━━━ Supplied data ━━━

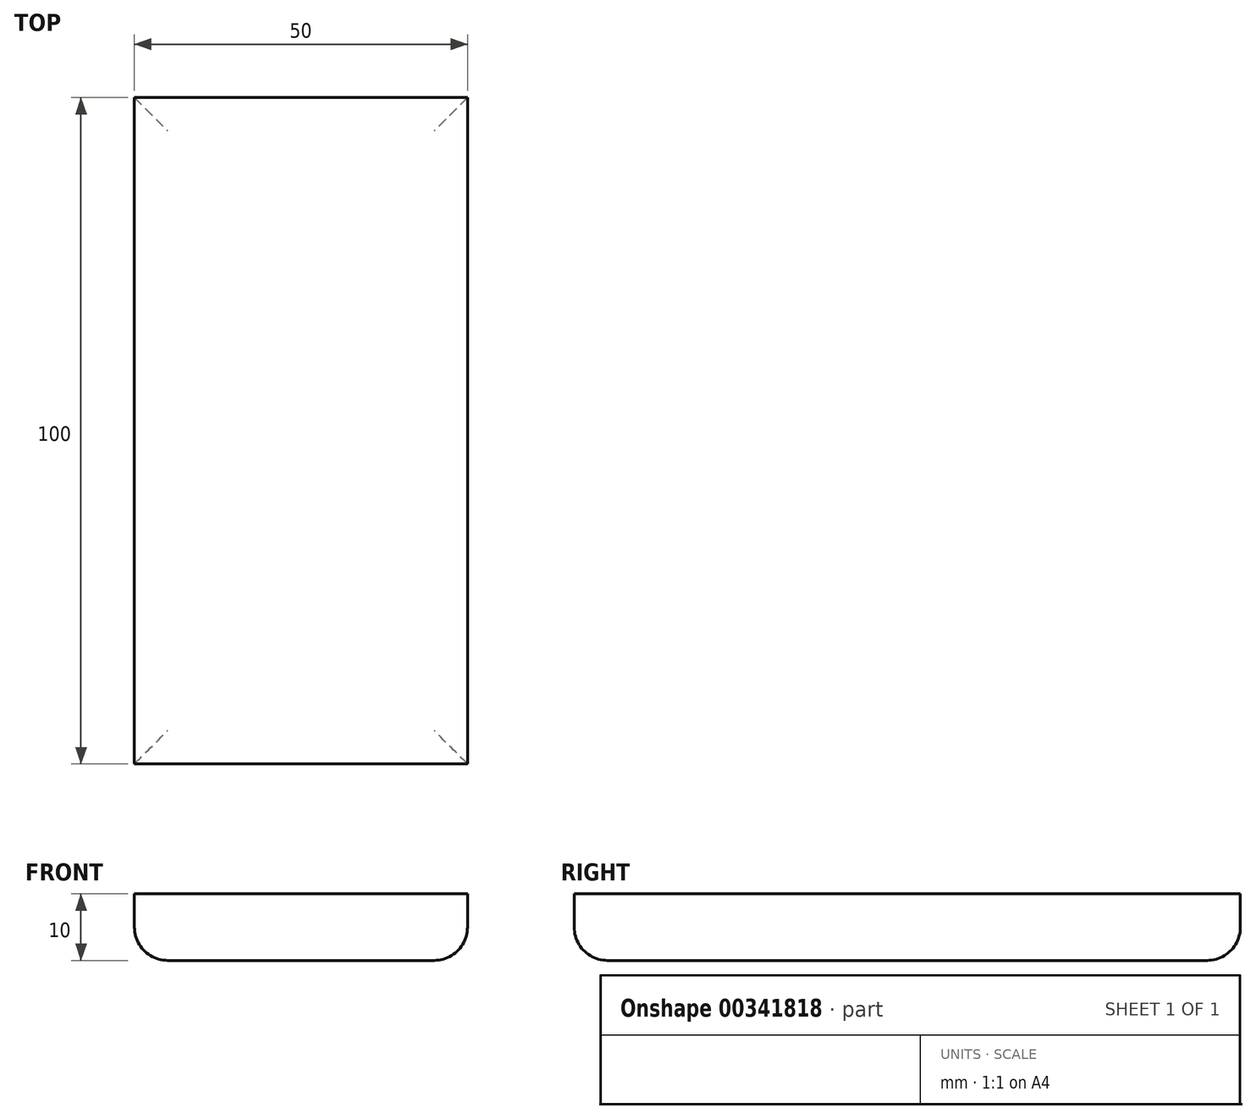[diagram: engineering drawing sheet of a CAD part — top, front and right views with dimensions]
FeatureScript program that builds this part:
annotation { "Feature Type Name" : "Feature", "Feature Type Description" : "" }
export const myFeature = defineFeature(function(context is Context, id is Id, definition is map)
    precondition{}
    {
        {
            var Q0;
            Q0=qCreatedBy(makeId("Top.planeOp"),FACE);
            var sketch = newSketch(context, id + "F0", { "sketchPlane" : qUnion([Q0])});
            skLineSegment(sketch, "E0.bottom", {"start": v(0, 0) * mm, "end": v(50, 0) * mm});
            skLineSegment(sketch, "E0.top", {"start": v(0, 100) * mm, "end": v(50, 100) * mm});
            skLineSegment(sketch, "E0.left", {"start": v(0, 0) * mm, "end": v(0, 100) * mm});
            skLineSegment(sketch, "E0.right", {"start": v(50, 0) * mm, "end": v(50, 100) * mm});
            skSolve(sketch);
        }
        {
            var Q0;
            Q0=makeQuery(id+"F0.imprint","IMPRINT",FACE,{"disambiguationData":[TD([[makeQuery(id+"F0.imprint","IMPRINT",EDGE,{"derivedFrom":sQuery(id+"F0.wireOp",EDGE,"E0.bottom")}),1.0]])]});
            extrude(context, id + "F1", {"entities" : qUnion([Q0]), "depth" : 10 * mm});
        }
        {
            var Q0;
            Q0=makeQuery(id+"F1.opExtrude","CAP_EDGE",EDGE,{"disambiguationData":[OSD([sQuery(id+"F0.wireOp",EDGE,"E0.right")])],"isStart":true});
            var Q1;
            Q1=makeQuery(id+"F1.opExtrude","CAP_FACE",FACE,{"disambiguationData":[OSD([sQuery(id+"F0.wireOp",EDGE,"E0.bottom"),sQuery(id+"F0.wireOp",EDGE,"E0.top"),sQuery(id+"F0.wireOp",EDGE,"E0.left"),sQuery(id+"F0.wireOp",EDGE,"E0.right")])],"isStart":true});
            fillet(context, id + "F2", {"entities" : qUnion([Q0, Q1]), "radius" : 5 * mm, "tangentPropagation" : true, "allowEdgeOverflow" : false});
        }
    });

━━━
━━━ Supplied data ━━━

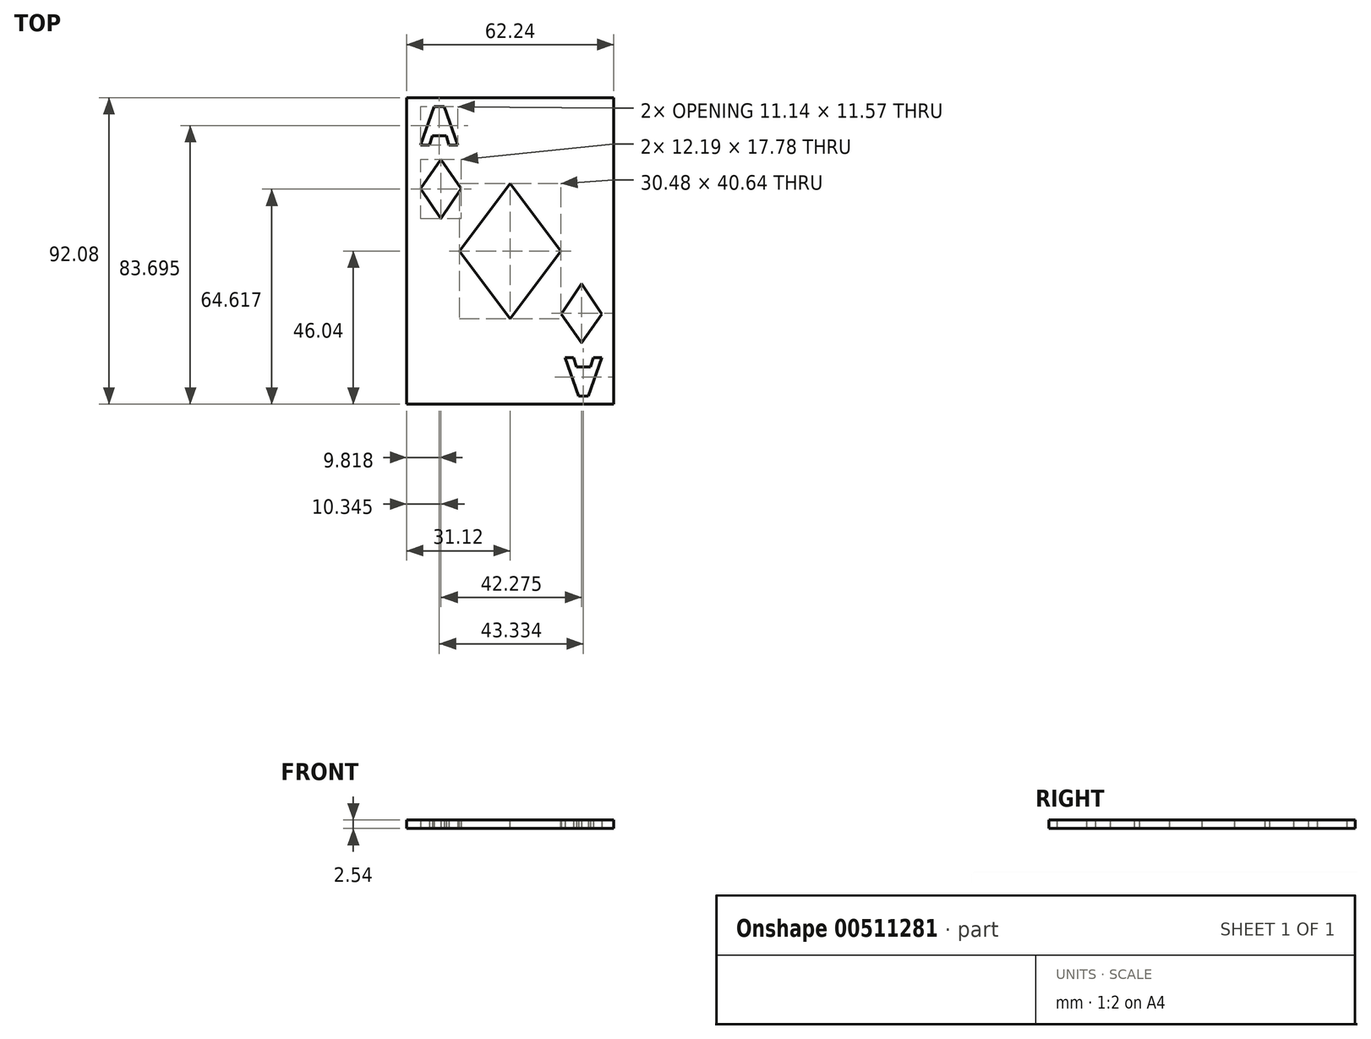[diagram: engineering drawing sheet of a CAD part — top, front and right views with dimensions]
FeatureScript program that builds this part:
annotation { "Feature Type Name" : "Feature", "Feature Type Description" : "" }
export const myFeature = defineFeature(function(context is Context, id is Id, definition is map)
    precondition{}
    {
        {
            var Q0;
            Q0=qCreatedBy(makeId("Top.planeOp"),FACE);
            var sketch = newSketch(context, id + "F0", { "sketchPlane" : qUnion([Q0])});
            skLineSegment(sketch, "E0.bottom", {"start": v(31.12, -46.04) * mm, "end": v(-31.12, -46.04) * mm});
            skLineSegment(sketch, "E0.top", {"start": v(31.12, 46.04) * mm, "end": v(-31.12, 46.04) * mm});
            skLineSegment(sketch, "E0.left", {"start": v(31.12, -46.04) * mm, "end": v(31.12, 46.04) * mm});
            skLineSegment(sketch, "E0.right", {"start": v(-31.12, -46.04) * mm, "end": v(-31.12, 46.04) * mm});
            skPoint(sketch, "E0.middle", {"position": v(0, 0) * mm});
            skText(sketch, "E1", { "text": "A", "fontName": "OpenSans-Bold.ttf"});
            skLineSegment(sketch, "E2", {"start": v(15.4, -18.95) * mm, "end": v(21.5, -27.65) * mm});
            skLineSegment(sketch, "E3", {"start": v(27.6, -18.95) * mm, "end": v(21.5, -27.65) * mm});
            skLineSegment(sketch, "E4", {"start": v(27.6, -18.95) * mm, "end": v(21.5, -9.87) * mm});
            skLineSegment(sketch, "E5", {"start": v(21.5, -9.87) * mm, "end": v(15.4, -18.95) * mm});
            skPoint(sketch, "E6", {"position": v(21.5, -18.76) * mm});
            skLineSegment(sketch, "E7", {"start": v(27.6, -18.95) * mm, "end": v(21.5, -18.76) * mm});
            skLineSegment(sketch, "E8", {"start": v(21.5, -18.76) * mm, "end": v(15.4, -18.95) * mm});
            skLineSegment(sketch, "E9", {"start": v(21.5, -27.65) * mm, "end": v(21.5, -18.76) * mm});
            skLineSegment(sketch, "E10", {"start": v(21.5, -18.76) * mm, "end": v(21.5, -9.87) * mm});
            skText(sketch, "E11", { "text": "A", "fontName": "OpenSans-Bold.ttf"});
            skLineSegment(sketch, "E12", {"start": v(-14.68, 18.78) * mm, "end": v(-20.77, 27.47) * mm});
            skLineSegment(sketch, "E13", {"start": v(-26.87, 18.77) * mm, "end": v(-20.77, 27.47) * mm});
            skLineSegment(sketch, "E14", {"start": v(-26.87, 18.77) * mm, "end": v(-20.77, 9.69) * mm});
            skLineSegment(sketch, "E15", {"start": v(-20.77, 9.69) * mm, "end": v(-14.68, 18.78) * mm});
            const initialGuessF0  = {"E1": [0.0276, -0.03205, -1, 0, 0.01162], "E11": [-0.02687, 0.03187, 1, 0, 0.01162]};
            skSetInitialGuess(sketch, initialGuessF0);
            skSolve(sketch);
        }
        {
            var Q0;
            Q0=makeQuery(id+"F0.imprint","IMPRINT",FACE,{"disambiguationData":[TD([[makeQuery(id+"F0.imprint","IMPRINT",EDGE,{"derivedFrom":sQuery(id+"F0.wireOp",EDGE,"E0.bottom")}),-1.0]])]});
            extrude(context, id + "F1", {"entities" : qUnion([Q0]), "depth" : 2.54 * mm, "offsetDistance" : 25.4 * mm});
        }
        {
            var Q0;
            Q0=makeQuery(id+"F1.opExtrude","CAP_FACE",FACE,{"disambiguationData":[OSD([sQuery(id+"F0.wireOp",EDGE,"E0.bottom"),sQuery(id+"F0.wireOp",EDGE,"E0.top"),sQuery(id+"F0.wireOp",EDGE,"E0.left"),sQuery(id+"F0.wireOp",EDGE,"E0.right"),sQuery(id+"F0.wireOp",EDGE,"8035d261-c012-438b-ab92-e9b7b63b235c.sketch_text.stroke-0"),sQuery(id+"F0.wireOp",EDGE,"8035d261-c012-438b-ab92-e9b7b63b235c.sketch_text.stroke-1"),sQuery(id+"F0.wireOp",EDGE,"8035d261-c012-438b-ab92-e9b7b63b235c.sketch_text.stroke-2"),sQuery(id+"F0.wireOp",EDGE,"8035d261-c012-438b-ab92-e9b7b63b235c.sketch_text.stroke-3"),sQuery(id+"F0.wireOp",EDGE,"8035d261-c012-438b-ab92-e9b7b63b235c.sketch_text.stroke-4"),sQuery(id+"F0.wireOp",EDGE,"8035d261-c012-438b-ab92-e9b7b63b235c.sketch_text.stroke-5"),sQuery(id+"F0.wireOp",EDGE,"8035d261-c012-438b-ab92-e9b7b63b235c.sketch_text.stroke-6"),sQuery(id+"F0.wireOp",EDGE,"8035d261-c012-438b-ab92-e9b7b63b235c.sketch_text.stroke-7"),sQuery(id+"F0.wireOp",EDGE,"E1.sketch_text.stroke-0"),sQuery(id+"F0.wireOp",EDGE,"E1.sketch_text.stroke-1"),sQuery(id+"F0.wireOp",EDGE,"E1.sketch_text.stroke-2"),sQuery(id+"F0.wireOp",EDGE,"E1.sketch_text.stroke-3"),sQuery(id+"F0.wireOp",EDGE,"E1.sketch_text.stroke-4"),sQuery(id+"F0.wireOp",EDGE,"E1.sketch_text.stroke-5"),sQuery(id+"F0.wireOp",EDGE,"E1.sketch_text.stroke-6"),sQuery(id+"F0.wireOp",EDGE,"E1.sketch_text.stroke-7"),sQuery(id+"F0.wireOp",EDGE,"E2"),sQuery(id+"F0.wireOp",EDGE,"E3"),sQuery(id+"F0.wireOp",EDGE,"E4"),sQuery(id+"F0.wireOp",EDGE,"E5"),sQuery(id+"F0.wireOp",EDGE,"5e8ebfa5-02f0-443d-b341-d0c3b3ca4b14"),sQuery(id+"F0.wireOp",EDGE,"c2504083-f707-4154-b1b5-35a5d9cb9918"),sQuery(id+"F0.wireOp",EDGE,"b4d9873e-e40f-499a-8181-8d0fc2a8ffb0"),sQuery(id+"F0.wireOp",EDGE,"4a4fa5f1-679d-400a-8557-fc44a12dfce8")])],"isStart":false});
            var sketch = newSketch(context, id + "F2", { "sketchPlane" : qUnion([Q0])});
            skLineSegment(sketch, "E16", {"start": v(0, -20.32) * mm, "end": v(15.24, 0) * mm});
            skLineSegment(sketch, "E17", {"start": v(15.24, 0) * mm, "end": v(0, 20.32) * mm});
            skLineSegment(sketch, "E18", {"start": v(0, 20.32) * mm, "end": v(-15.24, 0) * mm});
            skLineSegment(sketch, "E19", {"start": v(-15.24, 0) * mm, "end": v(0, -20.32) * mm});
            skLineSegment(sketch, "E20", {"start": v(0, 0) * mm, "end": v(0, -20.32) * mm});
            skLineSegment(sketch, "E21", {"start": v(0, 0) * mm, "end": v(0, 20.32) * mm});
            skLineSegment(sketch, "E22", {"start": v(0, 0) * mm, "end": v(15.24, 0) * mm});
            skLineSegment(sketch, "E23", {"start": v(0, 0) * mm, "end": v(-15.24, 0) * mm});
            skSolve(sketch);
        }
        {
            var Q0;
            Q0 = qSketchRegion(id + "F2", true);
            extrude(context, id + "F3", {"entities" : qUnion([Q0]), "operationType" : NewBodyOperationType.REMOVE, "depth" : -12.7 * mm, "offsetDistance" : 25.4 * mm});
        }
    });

━━━
━━━ Supplied data ━━━

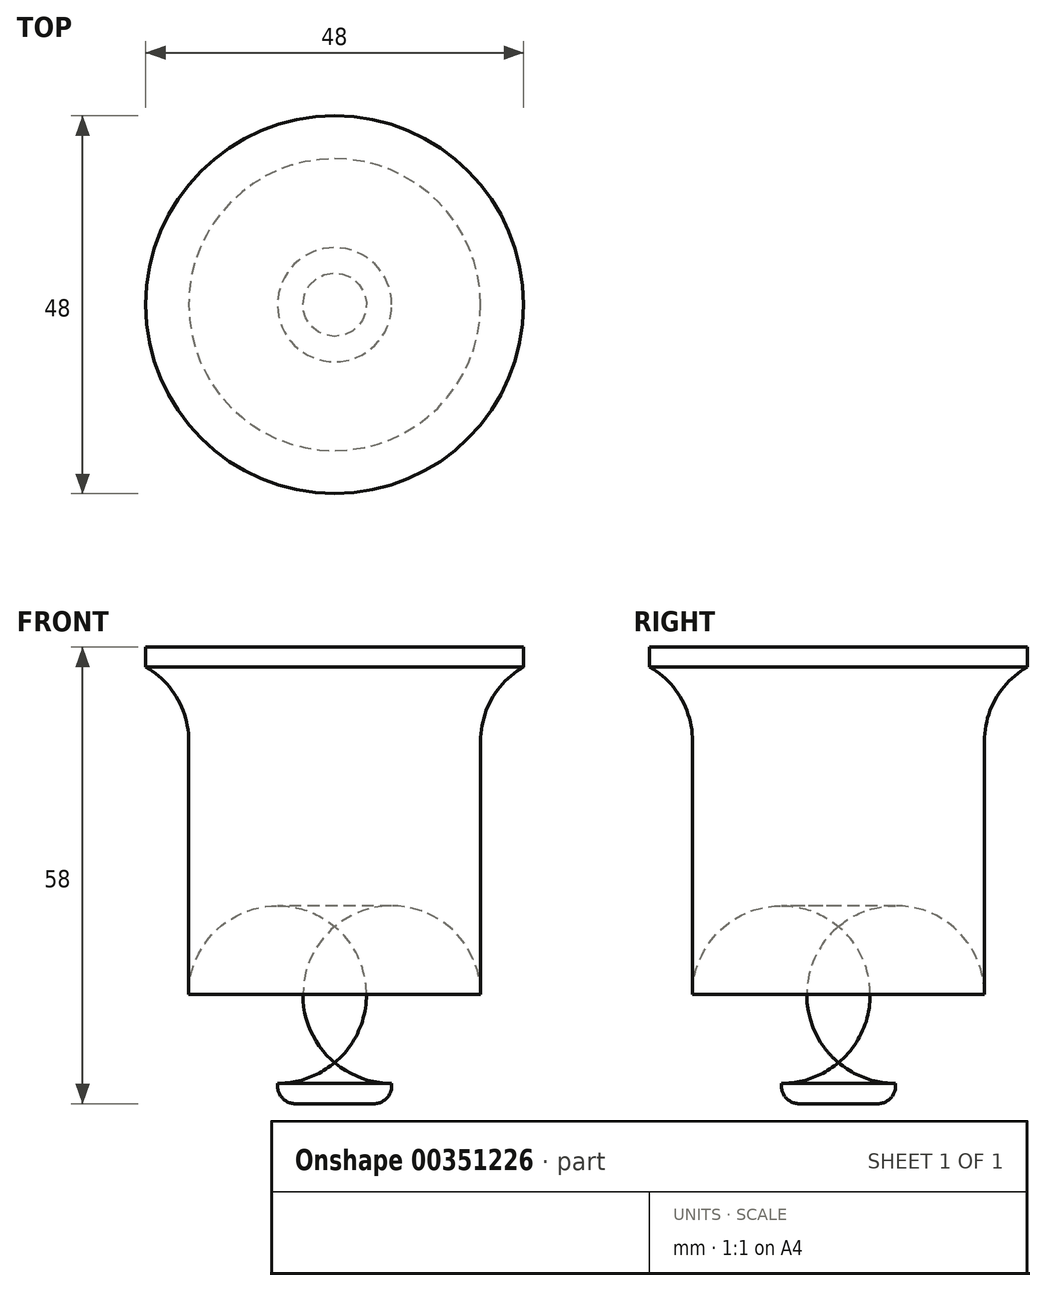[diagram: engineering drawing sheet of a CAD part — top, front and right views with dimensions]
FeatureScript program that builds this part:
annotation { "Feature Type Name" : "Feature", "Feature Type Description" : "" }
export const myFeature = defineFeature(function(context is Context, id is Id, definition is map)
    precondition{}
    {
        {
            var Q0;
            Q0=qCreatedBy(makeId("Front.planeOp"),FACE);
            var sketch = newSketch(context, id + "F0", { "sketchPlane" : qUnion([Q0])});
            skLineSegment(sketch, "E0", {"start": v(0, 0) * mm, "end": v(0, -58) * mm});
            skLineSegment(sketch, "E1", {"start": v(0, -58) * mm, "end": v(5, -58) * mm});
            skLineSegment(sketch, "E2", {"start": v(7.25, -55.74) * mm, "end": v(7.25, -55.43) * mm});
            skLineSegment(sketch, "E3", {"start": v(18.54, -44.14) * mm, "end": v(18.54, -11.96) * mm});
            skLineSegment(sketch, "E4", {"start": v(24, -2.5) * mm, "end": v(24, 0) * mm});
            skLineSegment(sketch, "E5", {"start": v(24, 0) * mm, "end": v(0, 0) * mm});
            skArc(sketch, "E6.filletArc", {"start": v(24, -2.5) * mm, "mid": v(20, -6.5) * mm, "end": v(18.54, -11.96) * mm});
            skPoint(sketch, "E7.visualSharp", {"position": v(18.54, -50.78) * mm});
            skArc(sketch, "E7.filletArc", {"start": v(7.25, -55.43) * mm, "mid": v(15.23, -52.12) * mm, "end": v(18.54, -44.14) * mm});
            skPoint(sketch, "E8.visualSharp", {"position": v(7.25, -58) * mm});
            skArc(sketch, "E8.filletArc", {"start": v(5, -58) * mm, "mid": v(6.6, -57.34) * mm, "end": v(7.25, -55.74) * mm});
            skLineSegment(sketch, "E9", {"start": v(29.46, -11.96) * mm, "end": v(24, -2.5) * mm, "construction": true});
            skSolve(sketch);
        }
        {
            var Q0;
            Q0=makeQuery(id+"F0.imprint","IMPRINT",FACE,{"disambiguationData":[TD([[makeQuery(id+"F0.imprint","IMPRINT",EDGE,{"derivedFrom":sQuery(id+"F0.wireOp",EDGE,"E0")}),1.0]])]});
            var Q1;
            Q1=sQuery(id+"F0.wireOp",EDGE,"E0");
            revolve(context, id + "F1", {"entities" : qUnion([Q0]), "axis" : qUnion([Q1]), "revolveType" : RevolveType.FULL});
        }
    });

━━━

- _What you need to do_
Gather every line in the entries above that contains the string "skArc", and list each one on its own line.

- _Output_
            skArc(sketch, "E6.filletArc", {"start": v(24, -2.5) * mm, "mid": v(20, -6.5) * mm, "end": v(18.54, -11.96) * mm});
            skArc(sketch, "E7.filletArc", {"start": v(7.25, -55.43) * mm, "mid": v(15.23, -52.12) * mm, "end": v(18.54, -44.14) * mm});
            skArc(sketch, "E8.filletArc", {"start": v(5, -58) * mm, "mid": v(6.6, -57.34) * mm, "end": v(7.25, -55.74) * mm});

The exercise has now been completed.